Over at JAM Inc, three years of work are coming together at the La Jolla home helped design. Pause and look:
Yup. I would have just called a spade a spade, put an air mattress down, and gone for lattes but the Jamster brought in $3 million worth of furniture (including some tufts chairs that had our Senior Editor convalescing with joy).
Things are going great. Chessie their golden retriever is there hanging art. Jeffrey wore some rad driving moccasins. The bed is missing (OK, not great but Ross lays the smackdown because "nice is for ice cream" -- but what does that mean for gelato, Ross? How do you treat the gelato?).
Then the clients show up in the middle of the process. And the reaction is anything but effusive.

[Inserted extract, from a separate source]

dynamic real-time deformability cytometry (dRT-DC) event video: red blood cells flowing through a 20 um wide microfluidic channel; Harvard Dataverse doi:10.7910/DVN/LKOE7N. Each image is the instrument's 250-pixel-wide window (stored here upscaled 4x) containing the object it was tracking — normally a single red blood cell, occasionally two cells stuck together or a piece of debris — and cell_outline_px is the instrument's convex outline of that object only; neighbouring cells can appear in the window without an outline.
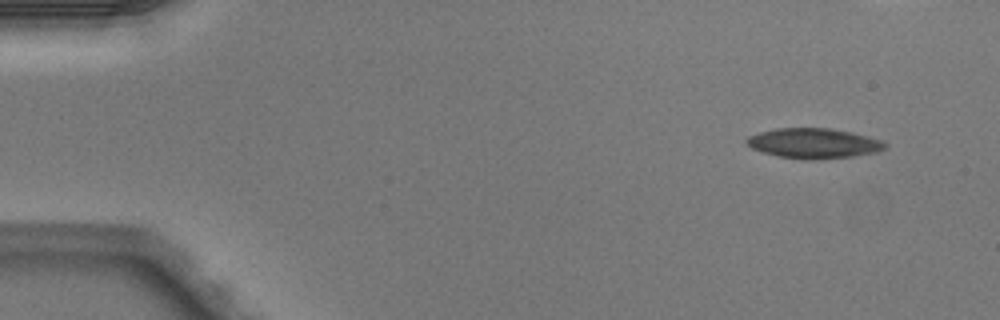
{"species": "Egyptian fruit bat (a non-hibernating species)", "species_latin": "Rousettus aegyptiacus", "temperature_condition": "warm", "stored_images_in_passage": 5, "camera_frame_rate_fps": 3000, "um_per_image_px": 0.085, "animal": {"sex": "male"}, "frame": {"image": 1, "passage_image": 1, "time_ms": 0.0, "image_size_px": [1000, 320], "cell_outline_px": [[888, 144], [884, 148], [876, 152], [852, 156], [780, 156], [764, 152], [752, 148], [744, 140], [748, 136], [760, 132], [776, 128], [832, 128], [852, 132], [868, 136], [880, 140]], "centroid_in_image_um": [69.17, 12.11], "position_along_channel_um": 15.8, "area_um2": 23.0}}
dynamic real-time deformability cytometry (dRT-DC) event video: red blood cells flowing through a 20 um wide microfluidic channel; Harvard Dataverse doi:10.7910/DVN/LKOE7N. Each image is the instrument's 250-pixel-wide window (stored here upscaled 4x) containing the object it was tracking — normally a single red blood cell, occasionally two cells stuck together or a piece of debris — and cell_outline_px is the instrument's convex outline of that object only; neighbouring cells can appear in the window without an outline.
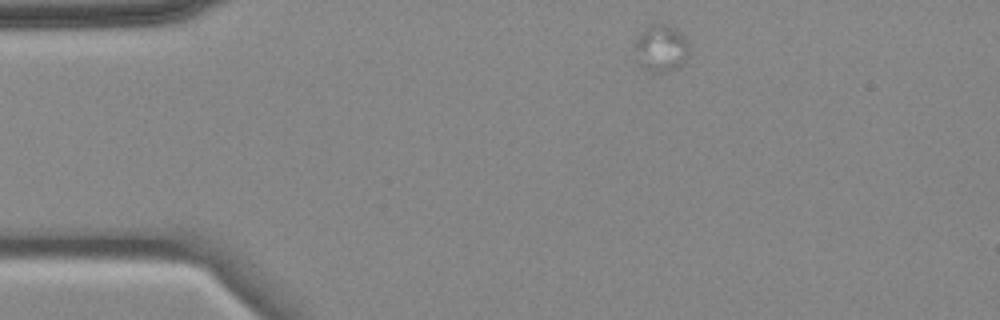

They hate the rug (if it is non refundable I'll take it boys).
Even the baby is critical!
Thankfully once it's actually finished the clients adore it. And thank G-d, because as Jeffrey admits, his job is more stressful than the president. That's why Obama hired Michael Smith he couldn't handle the pressure! (And look at what that guy did to the Oval Office.)
But perhaps the greatest measure of Jeffery's self proclaimed genius is his ability to convince the client why they didn't need bigger sinks
"Wealthier people have smaller sinks because they don't get their hands dirty."
This explains why I have to wash my hands in the bathtub nightly. I'm so poor.
Now to Mary Budget-Be Damned McDonald. According to MM the divorce will be accessorized. Just because the real estate agent, the divorce lawyer, and the client, say cut back, it doesn't mean one should. I'll let MM speak for herself:
"Sometimes you have to teach people what they think they want."
Yes. And what did Mary teach Kendra: that she wanted the bed in the corner; that she wanted a man named Lavin wear a chic instillation outfit and jam out to "When Love Takes Over"; a full array of nearly extinct creatures, antlers, plaid pillows, etc. Kendra if you need a permanent house guest I am completely available.